Discussion (655 points, 2024, 87 comments) https://news.ycombinator.com/item?id=39087752

Theodores

Very good. However, I wanted to know the rules regarding how big that border has to be and how some QR codes have a logo in the middle. We all want pretty QR codes!

Also, given the choice between optimising for 21 x 21 modules or something a lot larger, what is recommended in this day and age? Is blocky best?

edent

I've written a bit about logos at https://shkspr.mobi/blog/2010/11/hiding-space-invaders-in-qr...

Basically, at the maximum level of error correction, you can obscure up to 30% of the code (excluding the corner target) and the data is still readable.

However, most QR readers will adjust the colours they see to pure black and white - so light colours will be squashed down to white. That means you can have some pretty colourful designs and still keep the codes readable.

Ideally, the border should be at least 2 blocks wide - but modern scanners are pretty good at picking out the targets.

As for size - that depends on your target audience. If your users are sat down and have the QR in front of them, you can cram in as much data as you like. If the code is on a billboard people are far away from, use as little data as you can and make the code as physically large as possible.

lock1

"... pretty QR codes", reminds me of a paper from SIGGRAPH 2025 I saw a few weeks ago.

"Claycode: Stylable and Deformable 2D Scannable Codes"

https://arxiv.org/abs/2505.08666

https://claycode.io/pages/scene_claycode.html

https://www.youtube.com/watch?v=Sx9k2iyXQhY

wingspar

The logo corrupts the QR code. But QR codes can be generated with different levels of error correction.

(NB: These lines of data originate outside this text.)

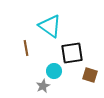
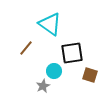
cyan triangle: moved 2 px up
brown line: rotated 49 degrees clockwise
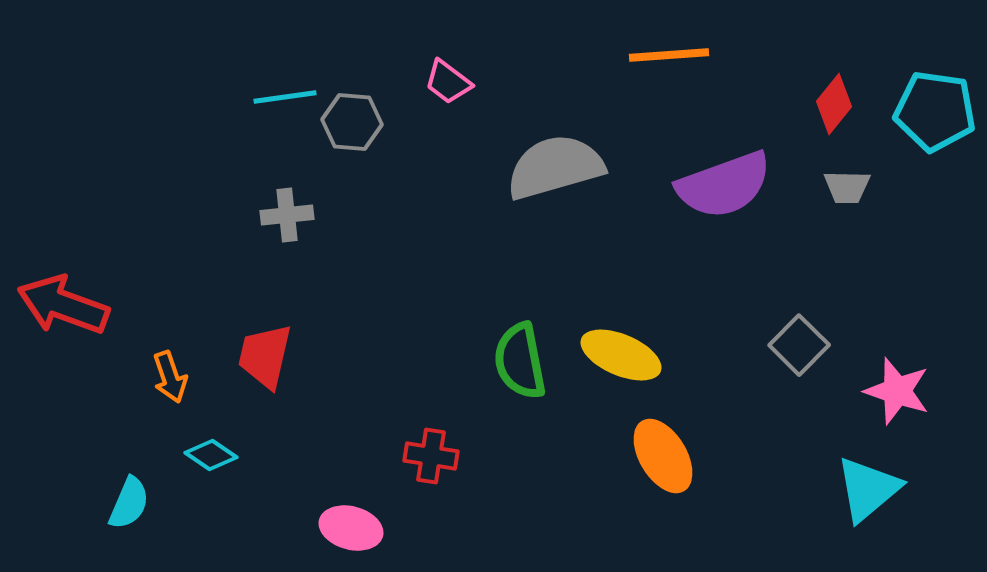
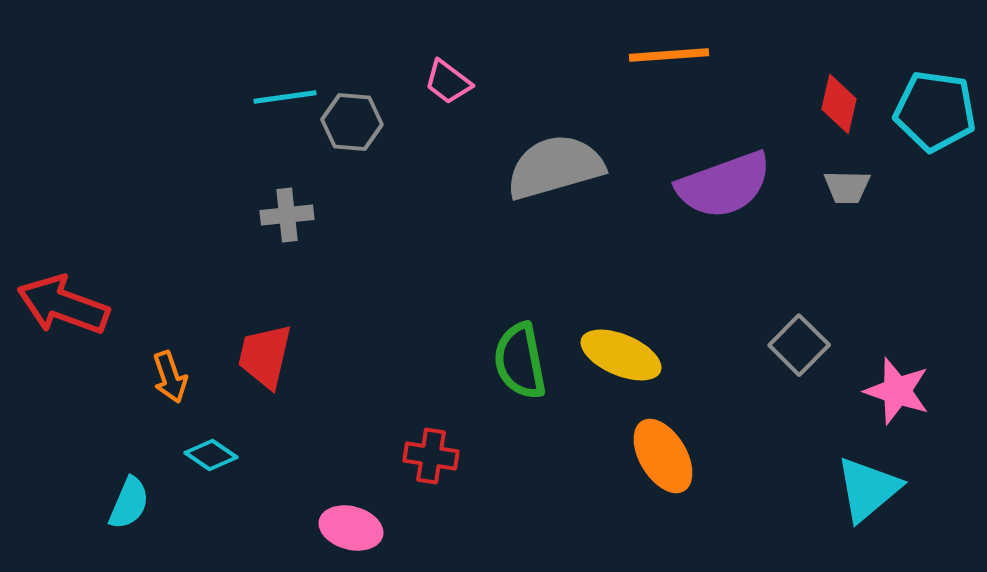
red diamond: moved 5 px right; rotated 26 degrees counterclockwise
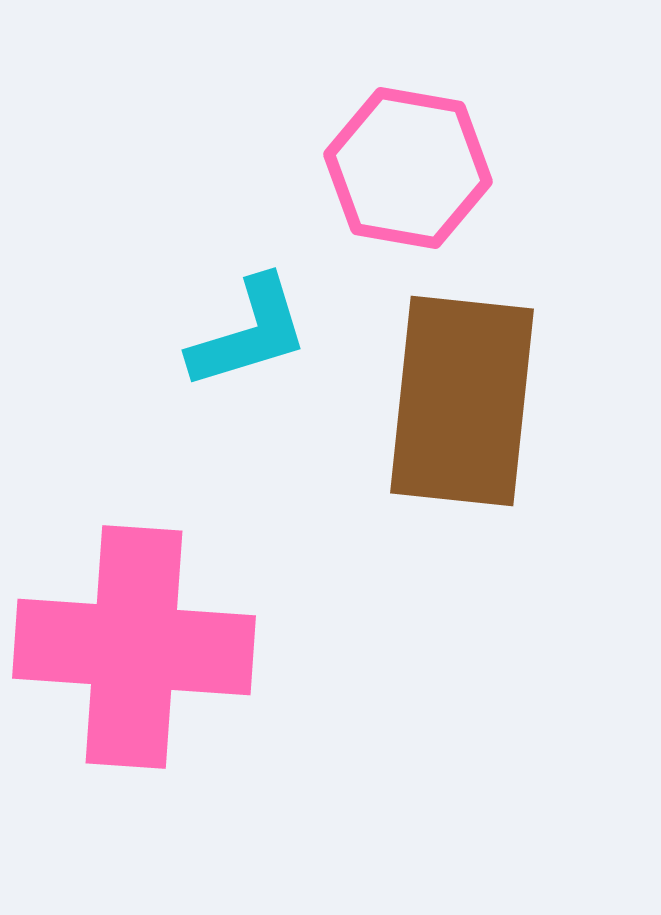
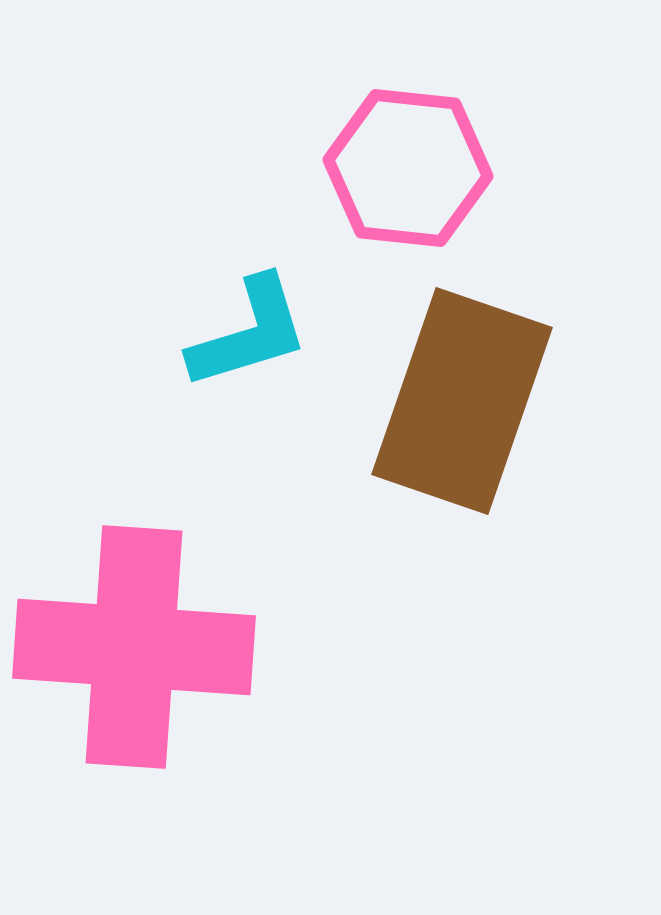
pink hexagon: rotated 4 degrees counterclockwise
brown rectangle: rotated 13 degrees clockwise
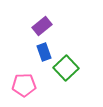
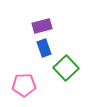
purple rectangle: rotated 24 degrees clockwise
blue rectangle: moved 4 px up
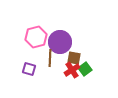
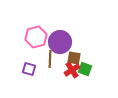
brown line: moved 1 px down
green square: rotated 32 degrees counterclockwise
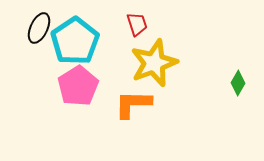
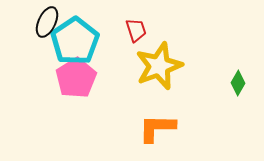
red trapezoid: moved 1 px left, 6 px down
black ellipse: moved 8 px right, 6 px up
yellow star: moved 5 px right, 3 px down
pink pentagon: moved 2 px left, 8 px up
orange L-shape: moved 24 px right, 24 px down
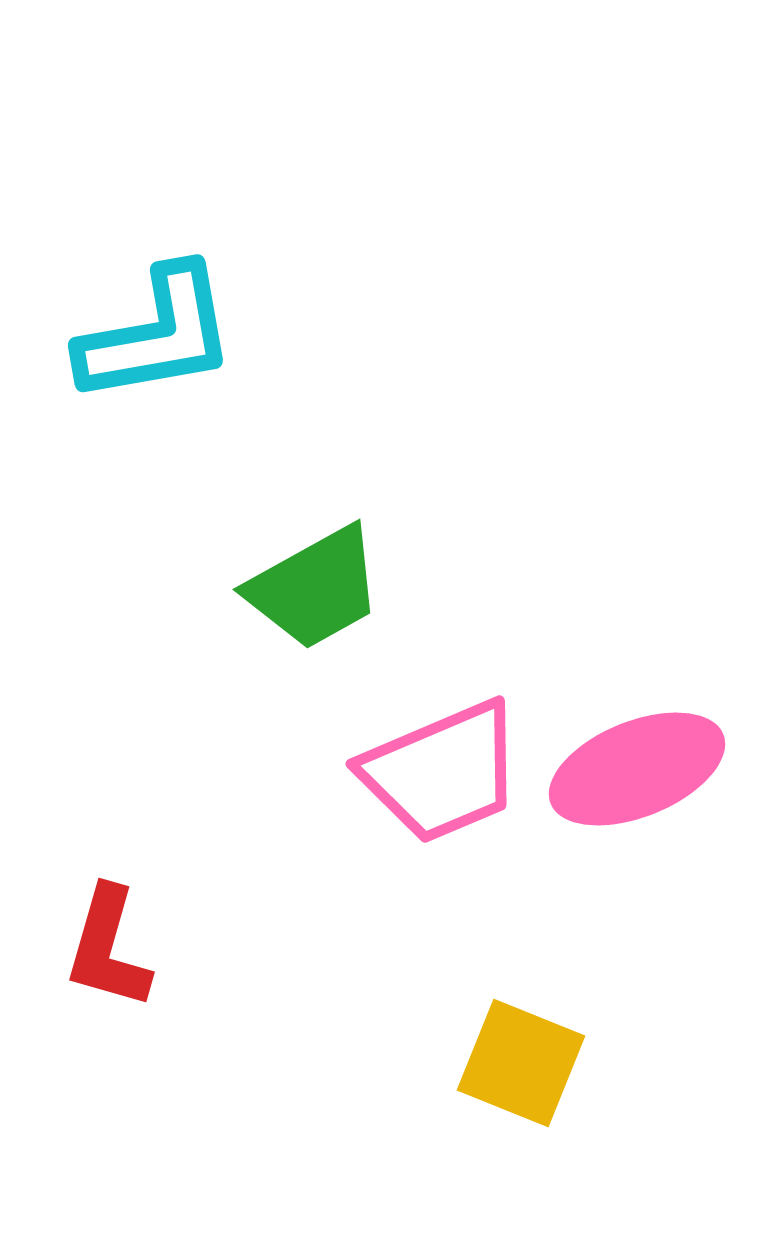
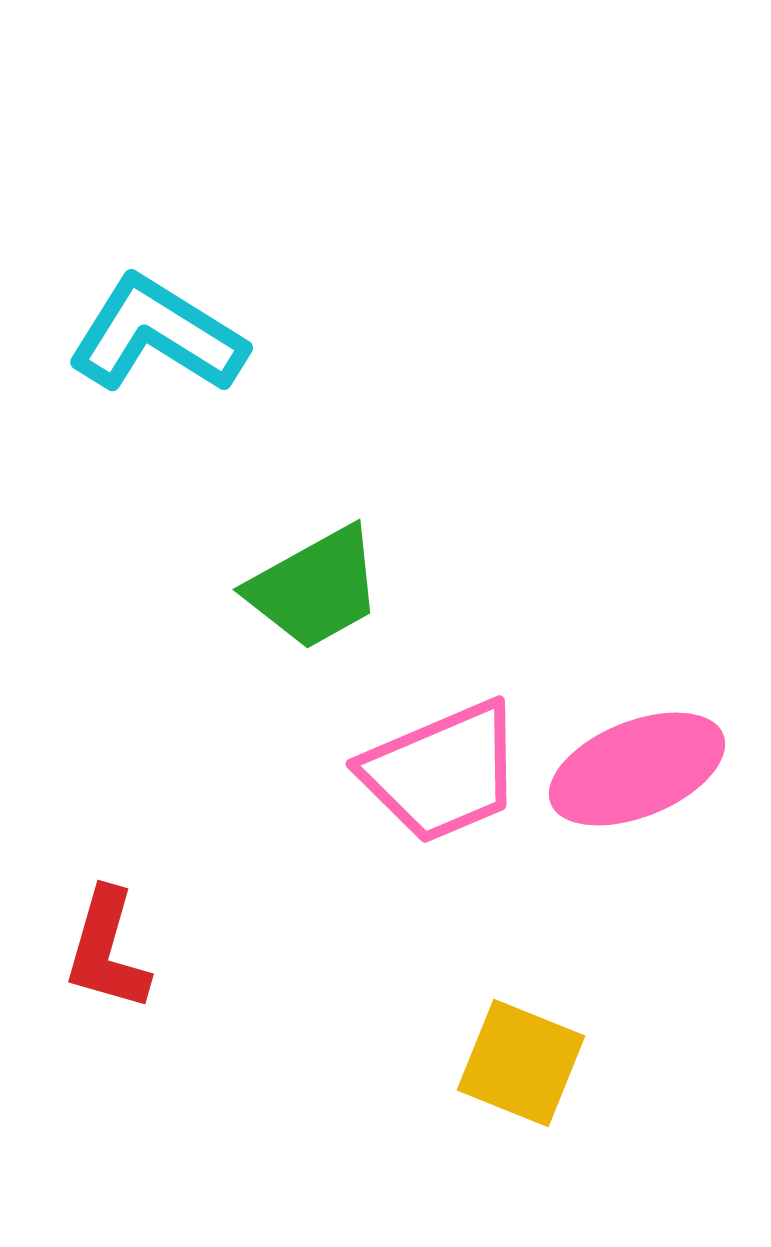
cyan L-shape: rotated 138 degrees counterclockwise
red L-shape: moved 1 px left, 2 px down
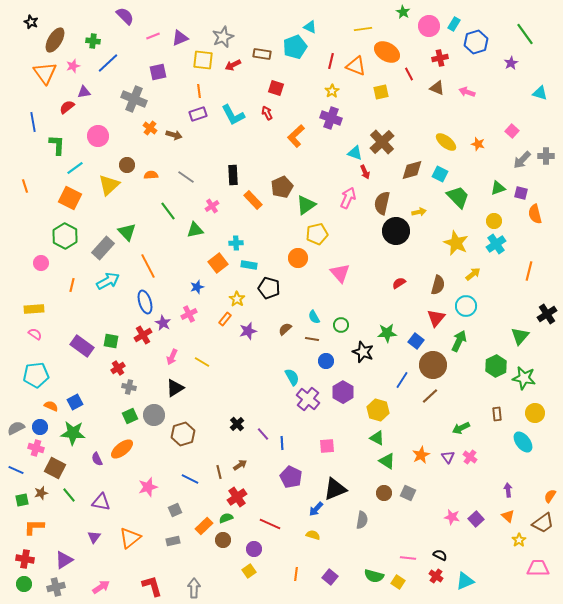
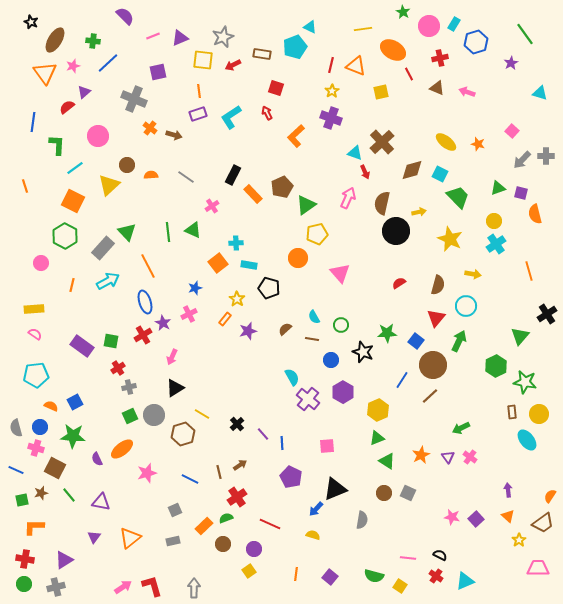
orange ellipse at (387, 52): moved 6 px right, 2 px up
red line at (331, 61): moved 4 px down
purple triangle at (84, 92): rotated 32 degrees counterclockwise
cyan L-shape at (233, 115): moved 2 px left, 2 px down; rotated 85 degrees clockwise
blue line at (33, 122): rotated 18 degrees clockwise
black rectangle at (233, 175): rotated 30 degrees clockwise
orange square at (70, 198): moved 3 px right, 3 px down
orange rectangle at (253, 200): moved 6 px up
green line at (168, 211): moved 21 px down; rotated 30 degrees clockwise
green triangle at (195, 230): moved 2 px left; rotated 36 degrees clockwise
yellow star at (456, 243): moved 6 px left, 4 px up
orange line at (529, 271): rotated 30 degrees counterclockwise
yellow arrow at (473, 274): rotated 49 degrees clockwise
blue star at (197, 287): moved 2 px left, 1 px down
blue circle at (326, 361): moved 5 px right, 1 px up
yellow line at (202, 362): moved 52 px down
green star at (524, 378): moved 1 px right, 4 px down
gray cross at (129, 387): rotated 24 degrees counterclockwise
yellow hexagon at (378, 410): rotated 20 degrees clockwise
yellow circle at (535, 413): moved 4 px right, 1 px down
brown rectangle at (497, 414): moved 15 px right, 2 px up
gray semicircle at (16, 428): rotated 78 degrees counterclockwise
green star at (73, 433): moved 3 px down
green triangle at (377, 438): rotated 49 degrees counterclockwise
cyan ellipse at (523, 442): moved 4 px right, 2 px up
pink star at (148, 487): moved 1 px left, 14 px up
brown circle at (223, 540): moved 4 px down
yellow square at (398, 582): moved 2 px right, 4 px down
pink arrow at (101, 587): moved 22 px right
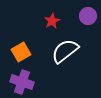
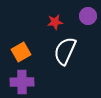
red star: moved 3 px right, 1 px down; rotated 21 degrees clockwise
white semicircle: rotated 28 degrees counterclockwise
purple cross: rotated 20 degrees counterclockwise
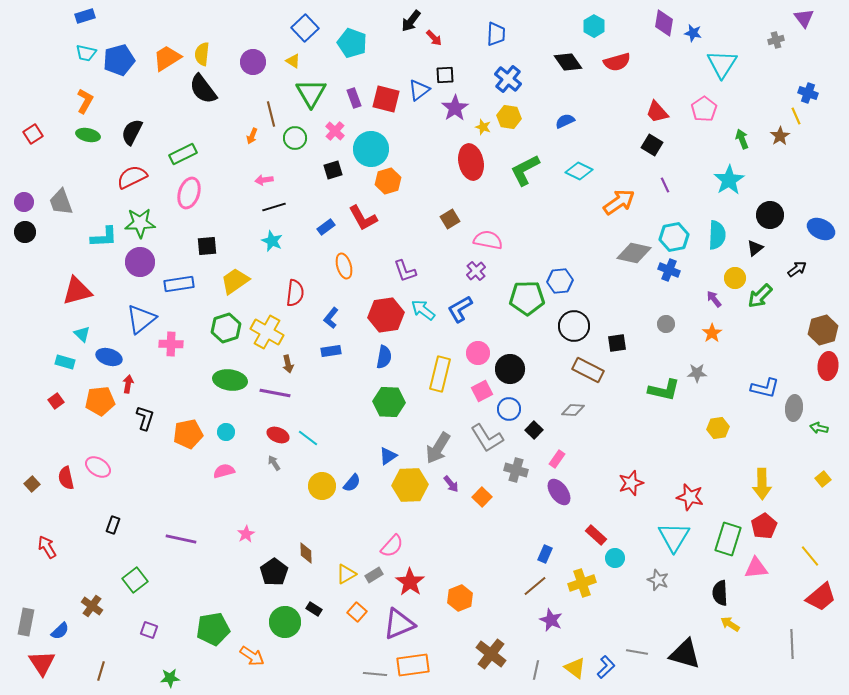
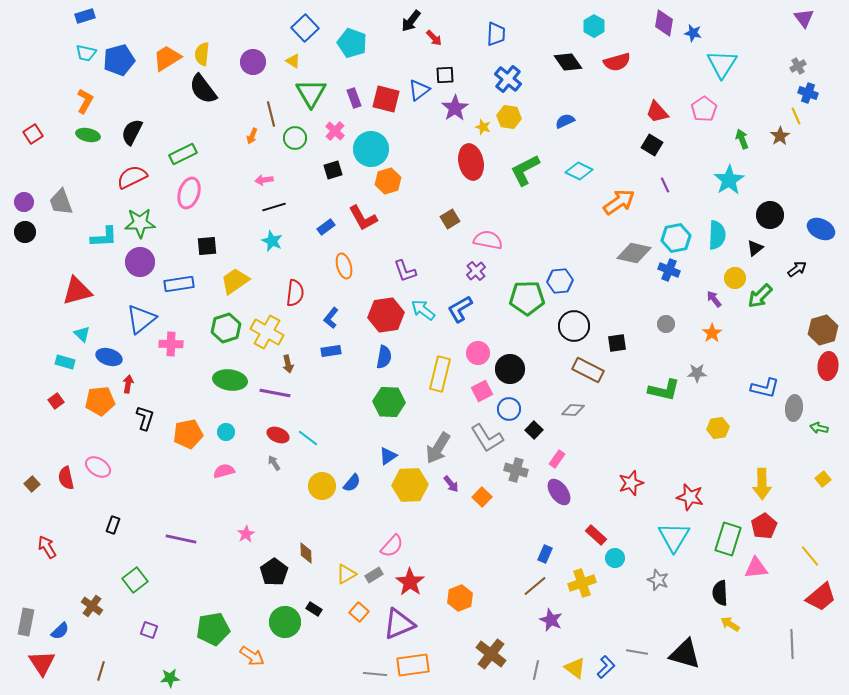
gray cross at (776, 40): moved 22 px right, 26 px down; rotated 14 degrees counterclockwise
cyan hexagon at (674, 237): moved 2 px right, 1 px down
orange square at (357, 612): moved 2 px right
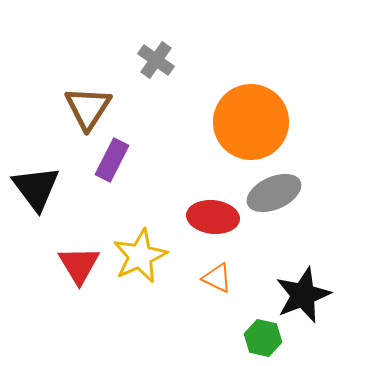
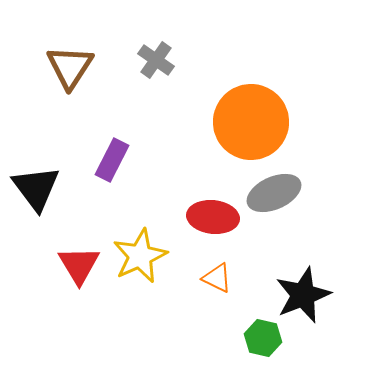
brown triangle: moved 18 px left, 41 px up
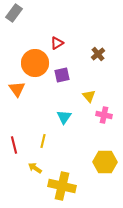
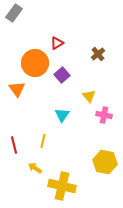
purple square: rotated 28 degrees counterclockwise
cyan triangle: moved 2 px left, 2 px up
yellow hexagon: rotated 10 degrees clockwise
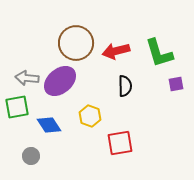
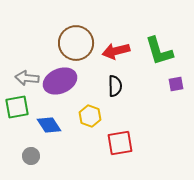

So a code with a high error correction factor can repair a QR code with a logo obliterating the middle of the code.

bilgi42

til. i made a little qr code creator thingy that i personally used and I didn't know it didn't work with low error correction with middle logos.

thenthenthen

In 2020 I ran into problems with borderless qr codes. Today it seems it is not an issue anymore.